→ PROBLEM DETAILS
How many lines in the listing below contain the string "pose"? Reply with the number alone.

→ SOURCE MATERIAL
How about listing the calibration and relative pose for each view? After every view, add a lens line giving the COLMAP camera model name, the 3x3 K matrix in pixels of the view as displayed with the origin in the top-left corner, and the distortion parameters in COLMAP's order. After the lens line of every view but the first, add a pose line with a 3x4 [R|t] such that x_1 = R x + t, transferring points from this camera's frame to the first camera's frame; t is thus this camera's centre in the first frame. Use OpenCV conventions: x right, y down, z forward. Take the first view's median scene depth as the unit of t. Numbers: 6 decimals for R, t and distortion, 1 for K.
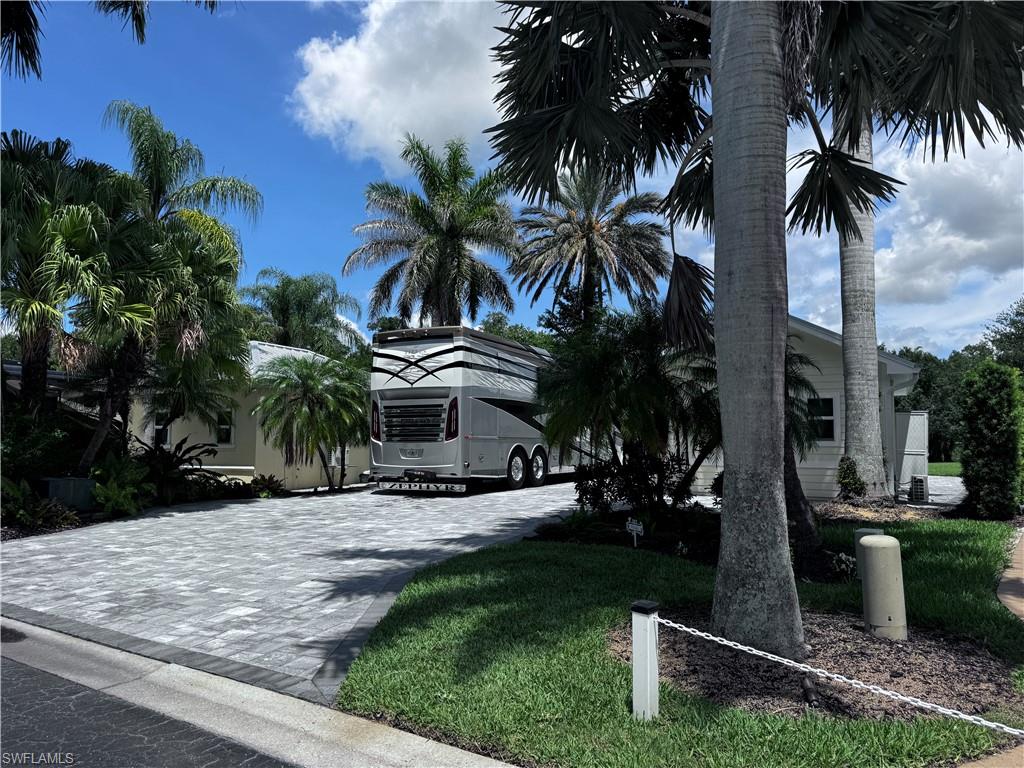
lens RADIAL K [[703.1, 0, 512.0], [0, 703.1, 384.0], [0, 0, 1]] dist [-0.002472, -0.002331]
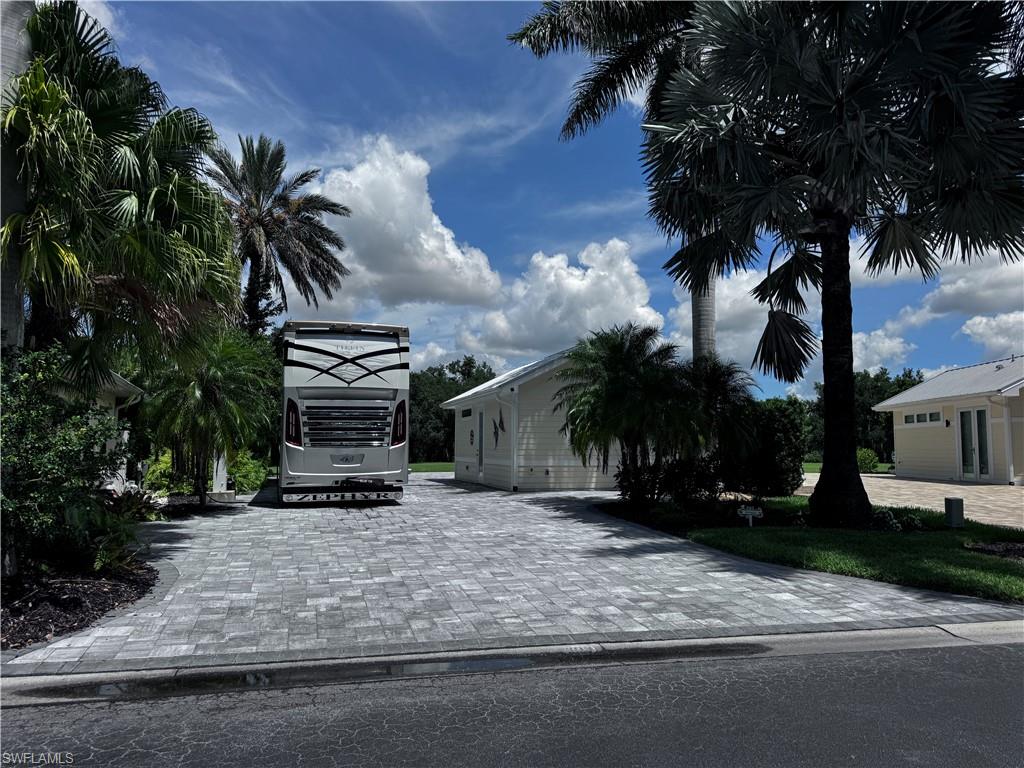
lens RADIAL K [[703.1, 0, 512.0], [0, 703.1, 384.0], [0, 0, 1]] dist [-0.002472, -0.002331]
pose [[0.715603, 0.057460, 0.696140, -0.620673], [-0.057404, 0.998077, -0.023373, 0.010135], [-0.696144, -0.023235, 0.717526, 0.204732]]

→ RESPONSE
2